On 2025-02-11 10:28:01 [-0500], Steven Rostedt wrote:
> On Tue, 11 Feb 2025 09:21:38 +0100
> Sebastian Andrzej Siewior <bigeasy@xxxxxxxxxxxxx> wrote:
> 
> > We don't follow this behaviour exactly today.
> > 
> > Adding this behaviour back vs the behaviour we have now, doesn't seem to
> > improve anything at visible levels. We don't have a counter but we can
> > look at the RCU nesting counter which should be zero once locks have
> > been dropped. So this can be used for testing.
> > 
> > But as I said: using "run to completion" and preempt on the return
> > userland rather than once the lazy flag is seen and all locks have been
> > released appears to be better.
> > 
> > It is (now) possible that you run for a long time and get preempted
> > while holding a spinlock_t. It is however more likely that you release
> > all locks and get preempted while returning to userland.
> 
> IIUC, today, LAZY causes all SCHED_OTHER tasks to act more like
> PREEMPT_NONE. Is that correct?

Well. First sched-tick will set the LAZY bit, the second sched-tick
forces a resched.
On PREEMPT_NONE the sched-tick would be set NEED_RESCHED while nothing
will force a resched until the task decides to do schedule() on its own.
So it is slightly different for kernel threads.

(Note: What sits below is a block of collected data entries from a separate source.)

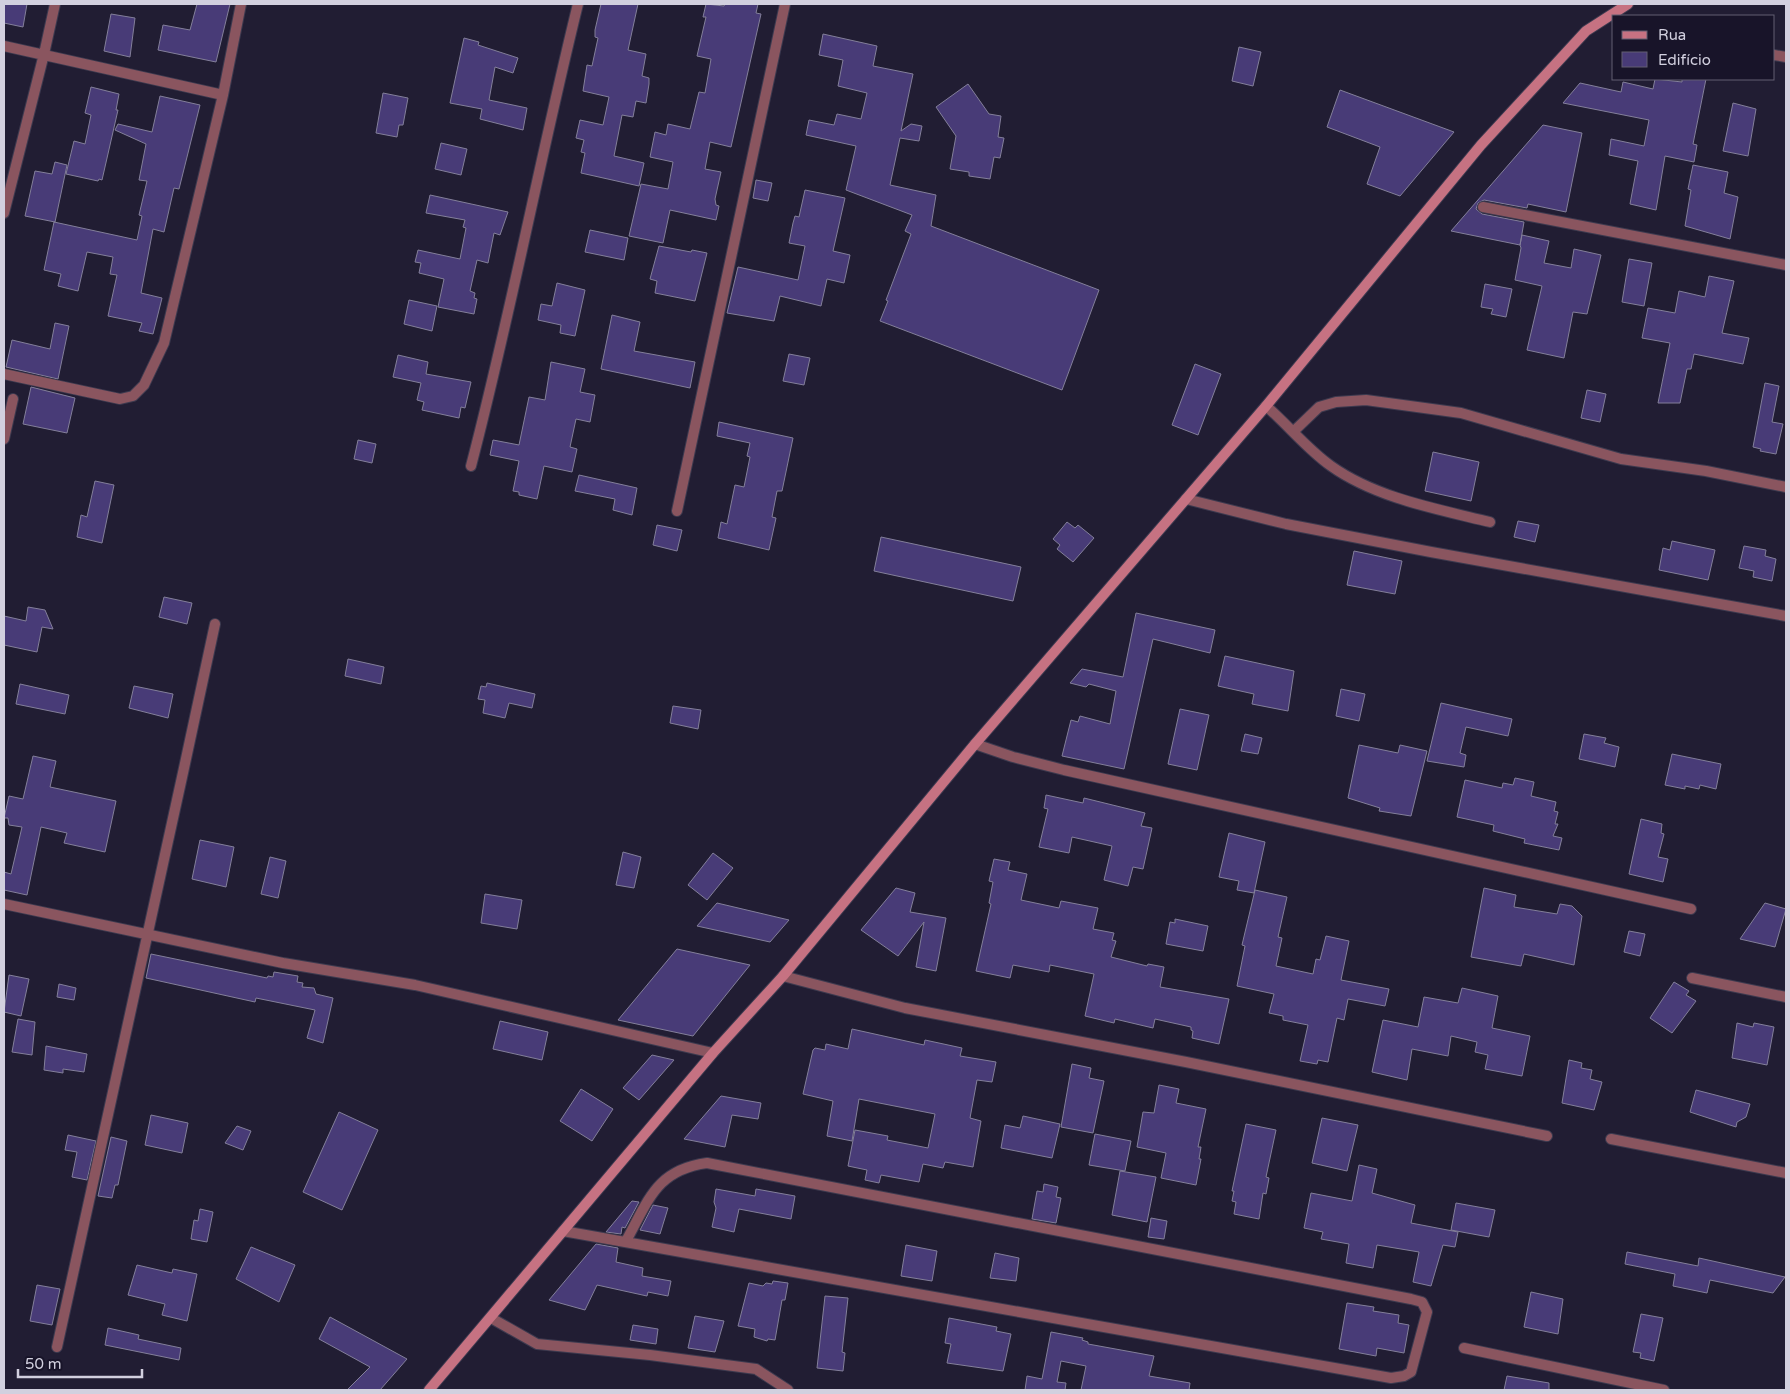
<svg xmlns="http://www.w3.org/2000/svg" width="1790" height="1394" font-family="'Varela Round',sans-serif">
<rect width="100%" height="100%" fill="#211d33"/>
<path fill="#483b77" stroke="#837f9a" d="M4 4H27L23 27 4 23Z
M197 4H230L216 62 158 50 163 25 190 30Z
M601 4H638L628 50 646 54 642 76 649 78V84L646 103 636 101 633 117 622 115 614 156 644 163 639 186 581 173 585 153 581 152 584 140 576 138 580 120 603 125 609 97 583 91 587 65 592 66 598 38 595 37V30Z
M706 4 724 6 725 4H758L756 13 761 14 731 147 710 142 705 169 721 172 715 199 716 205 719 206 716 220 670 210 663 243 629 236 641 184 668 189 673 162 650 157 655 132 666 135 668 124 690 129 699 92 705 93 711 59 697 56 706 17H703Z
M111 14 135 18 130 57 104 51Z
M823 34 877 46 873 66 913 74 901 131 911 124 922 126 919 141 900 138 890 185 936 195 931 226 1099 290 1062 390 880 321 888 301 886 300 911 234 905 231 912 215 846 190 856 146 806 135 809 120 834 125 837 114 861 119 867 93 838 86 843 60 819 55Z
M464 38 479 42 478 45 518 58 513 73 495 67 489 100 527 108 523 130 480 119 482 109 450 103Z
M1239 47 1261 52 1253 86 1232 81Z
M1655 79 1682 82V79H1706L1693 144 1697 145 1694 162 1665 156 1656 210 1630 204 1638 161 1609 155 1611 139 1644 146 1649 120 1563 103 1580 83 1621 92 1623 82 1653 89Z
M968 84 989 114 1001 116 998 137 1004 138 1000 158 994 157 990 179 969 176V172L950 169 956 136 936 107Z
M91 87 119 94 116 110H118L102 180 99 179 98 181 66 174 74 141 85 144 91 115 85 113Z
M1340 90 1454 132 1400 196 1367 184 1380 147 1327 127Z
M383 93 408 98 403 125H399L397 137 376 133Z
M160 96 200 105 179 189 174 188 164 232 153 229 141 293 162 298 153 334 139 331 142 323 108 316 117 275 110 274 113 257 87 252 78 291 58 286 61 274 44 270 54 222 137 240 142 216 139 215 147 181 139 180 146 144 115 130 118 124 152 132Z
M1733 103 1756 109 1748 156 1723 151Z
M1543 125 1582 133 1566 212 1528 204 1527 208 1484 200 1478 203 1476 209 1482 214 1524 222 1520 245 1522 235 1549 241 1544 263 1571 268 1574 249 1601 255 1587 314 1573 312 1564 358 1527 350 1542 286 1515 280 1521 248 1520 245 1451 231Z
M441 143 467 149 461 175 435 169Z
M55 162 67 165 55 222 25 216 35 171 52 174Z
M1693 165 1728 172 1724 193 1738 197 1730 239 1685 226 1691 190 1688 189Z
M756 180 772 183 768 201 753 198Z
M805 190 845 198 833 251 850 255 844 283 827 279 821 306 780 296 774 321 727 313 738 267 798 280 805 246 789 243 793 223 795 216 799 217Z
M430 195 508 212 500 235 494 233 488 263 477 260 470 291 475 293 474 298 477 299 474 314 438 307 444 279 419 273 421 263 415 262 418 250 460 259 466 228 463 227 465 220 426 213Z
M590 230 628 238 624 260 585 252Z
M659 246 691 252 692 250 707 253 695 301 655 293 657 281 650 279Z
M1629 259 1652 263 1644 306 1622 302Z
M1709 276 1734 281 1722 333 1749 338 1743 364 1694 354 1691 369H1687L1680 403H1658L1670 343 1642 338 1648 308 1675 313 1679 291 1705 297Z
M557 283 585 290 575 336 560 333 561 325 538 320 541 304 552 306Z
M1485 284 1512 289 1506 317 1491 314 1493 309 1481 307Z
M409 300 437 306 432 331 404 324Z
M612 315 640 322 634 351 695 362 690 388 601 369Z
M55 323 69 326 58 379 6 367 12 340 50 349Z
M789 354 810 358 804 385 783 381Z
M398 355 428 362 426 374 471 382 465 408 461 407 459 418 422 410 424 402 417 400 421 383 393 377Z
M551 362 585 369 580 392 595 395 590 422 576 419 570 447 577 449 572 472 544 466 537 499 519 495V492L513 491 519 461 490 455 493 440 519 445 529 397 545 400Z
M1195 364 1221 374 1198 435 1172 425Z
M1765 383 1779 386 1772 422 1783 424 1776 454 1760 451 1761 449 1753 447Z
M31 387 75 398 67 433 23 424Z
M1587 390 1606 394 1600 422 1581 418Z
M719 422 793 438 782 491H777L772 517 776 518 769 550 718 538 721 522 727 524 735 485 744 487 750 457 747 456 750 443 717 436Z
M358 440 376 444 372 463 354 459Z
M1433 452 1479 462 1471 501 1425 491Z
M579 475 637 488 632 515 613 510 615 499 575 491Z
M95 481 114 485 102 543 77 537 81 515 87 517Z
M1518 521 1539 525 1535 542 1514 537Z
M1067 522 1075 528 1078 525 1094 538 1073 562 1057 549 1060 545 1053 539Z
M657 525 682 530 677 551 653 545Z
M881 537 1021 567 1013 601 874 571Z
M1672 541 1715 550 1708 580 1659 570 1663 548 1670 550Z
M1744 546 1766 550 1765 556 1776 559 1772 581 1753 577 1754 571 1739 568Z
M1354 551 1402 561 1395 594 1347 585Z
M164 597 192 603 187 624 159 617Z
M28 607 45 610 53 629 42 627 37 652 4 645V616L26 621Z
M1136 613 1215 630 1210 653 1153 639 1124 769 1062 756 1071 720 1078 722 1080 716 1110 724 1116 691 1089 684 1086 687 1070 683 1082 669 1123 677Z
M1225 656 1294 671 1288 711 1252 704 1254 694 1218 686Z
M348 659 384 667 381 684 345 676Z
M487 683 535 694 532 708 509 703 505 718 483 713 485 700 478 699 481 686 486 687Z
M20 684 69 695 65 714 16 704Z
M134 686 173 694 168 718 129 708Z
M1341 689 1365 694 1359 721 1336 716Z
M1441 703 1512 719 1508 736 1466 727 1460 753 1466 755 1464 767 1427 761Z
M673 706 701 710 698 729 670 723Z
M1180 709 1209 715 1197 770 1168 764Z
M1245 734 1262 738 1258 754 1241 751Z
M1584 734 1606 738 1604 743 1619 747 1615 767 1579 759Z
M1359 745 1398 753 1400 745 1427 751 1411 816 1379 811 1380 808 1348 798Z
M1672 754 1721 764 1716 789 1700 785 1699 789 1685 786V789L1665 785Z
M33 756 56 761 50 787 116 801 105 852 64 843 67 833 41 827 27 895 4 890V872L11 874 22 827 9 825 8 818H4L9 796 23 799Z
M1515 778 1534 782 1531 796 1556 802 1554 811 1558 812 1555 824H1558L1553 836 1562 838 1559 850 1524 843 1525 839 1493 831 1494 825 1457 817 1465 780 1502 788 1503 783 1513 785Z
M1046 795 1083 803 1084 798 1145 813 1141 826 1152 828 1143 869 1133 867 1128 886 1104 880 1112 846 1072 837 1069 853 1039 847 1048 809 1044 808Z
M1641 819 1662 824 1661 833 1664 834 1658 857 1668 859 1663 882 1629 874Z
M1229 833 1265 842 1254 893 1237 890 1239 881 1219 877Z
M200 840 234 847 226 887 192 879Z
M623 852 641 857 634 888 616 885Z
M713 853 733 868 707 900 688 885Z
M270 857 286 861 278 898 261 894Z
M994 859 1010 862 1008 870 1027 874 1021 900 1059 908 1061 901 1098 908 1093 929 1114 933 1112 940 1116 941 1111 957 1147 966 1148 964 1164 967 1160 987 1229 999 1219 1044 1192 1038 1193 1031 1191 1030V1027L1155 1019 1153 1028 1115 1019 1114 1023 1085 1016 1094 974 1050 965 1049 972 1013 965 1010 978 976 971 991 904 989 903 993 882 989 881Z
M896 888 915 893 910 912 946 918 936 971 916 967 924 922 898 956 861 930Z
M1484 888 1516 895 1514 907 1557 914 1560 904 1572 906 1582 916 1574 965 1524 954 1521 966 1471 957Z
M1255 890 1287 897 1278 937 1282 938 1276 966 1313 974 1316 959 1320 960 1326 936 1349 941 1341 980 1389 989 1385 1006 1348 999 1344 1020 1337 1018 1328 1062 1318 1060 1317 1064 1300 1061 1308 1025 1283 1020V1016L1269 1013 1274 994 1237 986 1245 946 1242 945Z
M485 894 522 900 517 929 481 923Z
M717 903 789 920 770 942 697 926Z
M1765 903 1786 909 1775 947 1740 939Z
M1175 919 1208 926 1203 951 1166 944 1170 922 1175 923Z
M1629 931 1645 934 1640 956 1624 952Z
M677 949 750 965 693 1036 618 1020Z
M151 954 267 978 268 976 273 977 274 972 298 976 297 982 303 983 302 987 314 988 316 994 333 998 323 1043 307 1038 315 1010 256 998 255 1002 146 978Z
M9 975 29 979 21 1016 4 1012Z
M1674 982 1689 991 1686 995 1696 1001 1672 1033 1650 1018Z
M59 984 76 988 74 1000 57 997Z
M1462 988 1498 996 1492 1028 1530 1036 1522 1076 1485 1069 1488 1055 1475 1052 1477 1042 1451 1036 1448 1056 1412 1049 1407 1080 1372 1072 1383 1020 1418 1027 1424 997 1458 1003Z
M18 1019 35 1022 32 1055 12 1052Z
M500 1021 548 1032 542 1060 493 1049Z
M1737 1023 1753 1027 1754 1023 1774 1027 1767 1065 1732 1058Z
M852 1029 924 1045 925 1040 962 1048 960 1056 996 1062 992 1082 977 1080 970 1118 981 1121 973 1167 945 1162 943 1168 923 1164 919 1182 881 1175 879 1183 865 1180 867 1170 848 1166 855 1130 888 1136 887 1140 928 1148 935 1114 859 1099 852 1141 827 1136 833 1101 803 1094 813 1050 815 1048 825 1050 826 1044 848 1049Z
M46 1046 87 1054 84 1072 63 1069V1073L44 1070Z
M652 1055 674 1060 639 1100 623 1088Z
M1569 1060 1582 1063 1581 1068 1592 1070 1590 1079 1602 1082 1594 1110 1562 1103Z
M1072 1064 1091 1068 1089 1078 1104 1081 1093 1133 1061 1127Z
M1159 1085 1179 1089 1176 1103 1206 1109 1198 1147H1201L1199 1159H1201L1196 1185 1161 1178 1166 1153 1137 1147 1143 1112 1154 1113Z
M581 1089 613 1109 592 1141 560 1121Z
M1696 1090 1750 1104 1746 1117 1737 1122 1736 1127 1690 1112Z
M721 1096 761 1103 758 1119 732 1115 725 1147 684 1139Z
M339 1112 378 1130 342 1210 303 1192Z
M151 1115 188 1123 182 1153 145 1145Z
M1023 1116 1060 1124 1052 1158 1001 1148 1005 1125 1020 1128Z
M1322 1118 1358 1125 1347 1171 1312 1163Z
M1246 1124 1276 1130 1266 1177 1269 1178 1266 1194 1263 1193 1259 1219 1234 1214 1236 1202 1232 1201 1234 1191H1232Z
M237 1126 251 1131 243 1150 225 1143Z
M1095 1134 1131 1141 1125 1171 1089 1165Z
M68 1135 96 1141 87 1180 72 1177 77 1152 65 1150Z
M111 1137 127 1141 118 1185H115L112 1198 98 1196Z
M1359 1165 1377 1169 1372 1193 1415 1205 1411 1223 1458 1232 1455 1247 1443 1245 1431 1286 1413 1282 1419 1252 1377 1245 1373 1268 1346 1263 1349 1244 1321 1239 1323 1232 1304 1228 1311 1193 1352 1201Z
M1120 1171 1156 1177 1147 1222 1112 1215Z
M1044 1184 1058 1187 1056 1197 1061 1198 1056 1223 1032 1219 1037 1191 1043 1192Z
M716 1189 755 1196 756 1189 795 1196 791 1219 739 1209 734 1232 712 1227 716 1208 714 1202Z
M632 1201 639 1202 625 1228 622 1227 621 1234 606 1232Z
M1456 1203 1495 1210 1489 1237 1451 1230Z
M653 1205 668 1208 660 1234 640 1230Z
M200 1209 213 1212 207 1242 191 1239 194 1220 198 1221Z
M1151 1218 1167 1221 1164 1239 1148 1237Z
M596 1244 618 1248 616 1262 643 1268 642 1276 671 1281 668 1296 648 1292 647 1296 597 1285 585 1310 549 1300Z
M906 1245 937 1251 932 1281 901 1276Z
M251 1247 295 1265 279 1302 236 1279Z
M1627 1252 1698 1266 1699 1258 1785 1277 1773 1293 1710 1280 1707 1293 1673 1286 1675 1274 1625 1264Z
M995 1253 1019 1258 1016 1281 990 1278Z
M137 1265 172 1273 173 1269 197 1274 187 1321 162 1315 165 1304 128 1295Z
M773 1281 788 1283 785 1300H782L775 1340 768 1339 767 1341 754 1337 755 1329 738 1326 749 1283 763 1286 766 1283 772 1284Z
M37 1285 60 1289 52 1325 30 1321Z
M1531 1292 1563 1299 1558 1334 1524 1327Z
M825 1296 848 1298 842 1352 845 1353 843 1371 817 1368Z
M1347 1303 1374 1307 1373 1311 1399 1315 1398 1323 1409 1325 1404 1353 1377 1348 1376 1356 1339 1349Z
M1641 1314 1663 1318 1654 1361 1640 1358 1641 1353 1633 1352Z
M695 1316 724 1321 715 1352 688 1348Z
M330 1317 407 1359 380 1390H347L370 1367 319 1339Z
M949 1318 997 1327 996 1331 1011 1334 1003 1371 947 1363 951 1344 945 1343Z
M633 1325 658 1329 656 1344 630 1340Z
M108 1328 139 1335 138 1339 181 1348 179 1360 105 1345Z
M1051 1332 1083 1338 1082 1340 1088 1342V1344L1154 1356 1149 1376 1190 1383 1189 1390H1081L1086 1366 1061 1361 1057 1382 1066 1383 1065 1390H1025L1027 1376 1042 1379Z
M1507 1376 1549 1383V1390H1504Z"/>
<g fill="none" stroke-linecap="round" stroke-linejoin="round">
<g stroke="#3d3a4f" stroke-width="12">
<path id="street" d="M4 46 223 95
M1774 55 1786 57
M1483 207 1786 265
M4 213 44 54 55 4
M4 374 120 399 133 396 144 385 164 343 223 95 241 4
M1266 406C1287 424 1308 450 1331 466 1376 498 1437 509 1490 522
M1294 431 1319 407 1336 402 1366 400 1461 413 1621 459 1706 471 1786 487
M4 439 13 399
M471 466C511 313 540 158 578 4
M1186 499 1286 524 1431 552 1786 616
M677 511 785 4
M975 744 1013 757 1064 770 1691 909
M4 904 283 963 415 985 713 1053
M783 976 905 1008 1186 1062 1547 1136
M1692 978 1786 997
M1611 1139 1786 1173
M563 1231 1391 1378 1404 1376 1411 1372 1427 1312 1422 1302 1411 1299 707 1163C656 1170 649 1200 626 1241
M491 1318 537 1344 650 1355 756 1369 788 1390
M57 1347C112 1106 163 865 215 624
M1464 1348 1664 1390"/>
</g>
<g stroke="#3d3a4f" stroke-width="12">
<path id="secondary" d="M429 1390 713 1053 783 976 975 744 1266 406 1481 145 1586 31 1628 4"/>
</g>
<use href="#street" stroke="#8a555f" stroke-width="10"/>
<use href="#secondary" stroke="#c67282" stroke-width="10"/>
</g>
<rect width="1790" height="1394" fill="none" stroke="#d2d0df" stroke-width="10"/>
<rect x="1612" y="15" width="162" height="65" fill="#181429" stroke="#625f72"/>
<rect x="1622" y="31" width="25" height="8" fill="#c67282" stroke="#625f72"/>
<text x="1658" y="40" font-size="15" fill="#d2d0df">Rua</text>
<rect x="1622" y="52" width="25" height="15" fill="#483b77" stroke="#625f72"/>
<text x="1658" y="65" font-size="15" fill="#d2d0df">Edifício</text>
<path d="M18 1369v8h124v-8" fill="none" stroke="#d2d0df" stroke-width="2.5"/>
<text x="25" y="1369" font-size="15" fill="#d2d0df" stroke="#181429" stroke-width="4" paint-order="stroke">50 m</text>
</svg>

Unless we talk about userland, here we would have a resched on the
return to userland after the sched-tick LAZY or NONE does not matter.

> Now that the PREEMPT_RT is not one of the preemption selections, when you
> select PREEMPT_RT, you can pick between CONFIG_PREEMPT and
> CONFIG_PREEMPT_LAZY. Where CONFIG_PREEMPT will preempt the kernel at the
> scheduler tick if preemption is enabled and CONFIG_PREEMPT_LAZY will
> not preempt the kernel on a scheduler tick and wait for exit to user space.

This is not specific to RT but FULL vs LAZY. But yes. However the second
sched-tick will force preemption point even without the
exit-to-userland.

> Sebastian,
> 
> It appears you only tested the CONFIG_PREEMPT_LAZY selection. Have you
> tested the difference of how CONFIG_PREEMPT behaves between PREEMPT_RT and
> no PREEMPT_RT? I think that will show a difference like we had in the past.

Not that I remember testing PREEMPT vs PREEMPT_RT. I remember people
complained about high networking load on RT which become visible due to
threaded interrupts (as in top) while for non-RT it was more or less
hidden and not clearly visible due to selected accounting. The network
performance was mostly the same as far as I remember (that is gbit).

> I can see people picking both PREEMPT_RT and CONFIG_PREEMPT (Full), but
> then wondering why their non RT tasks are suffering from a performance
> penalty from that.

We might want to opt in for lazy by default on RT. That was the case in
the RT queue until it was replaced with PREEMPT_AUTO.
But then why not use LAZY in favour of PREEMPT. Mike had numbers
   https://lore.kernel.org/all/9df22ebbc2e6d426099bf380477a0ed885068896.camel@xxxxxx/

where LAZY had mostly the voluntary performance with less context
switches than preempt. Which means also without the need for
cond_resched() and friends.

> -- Steve

Sebastian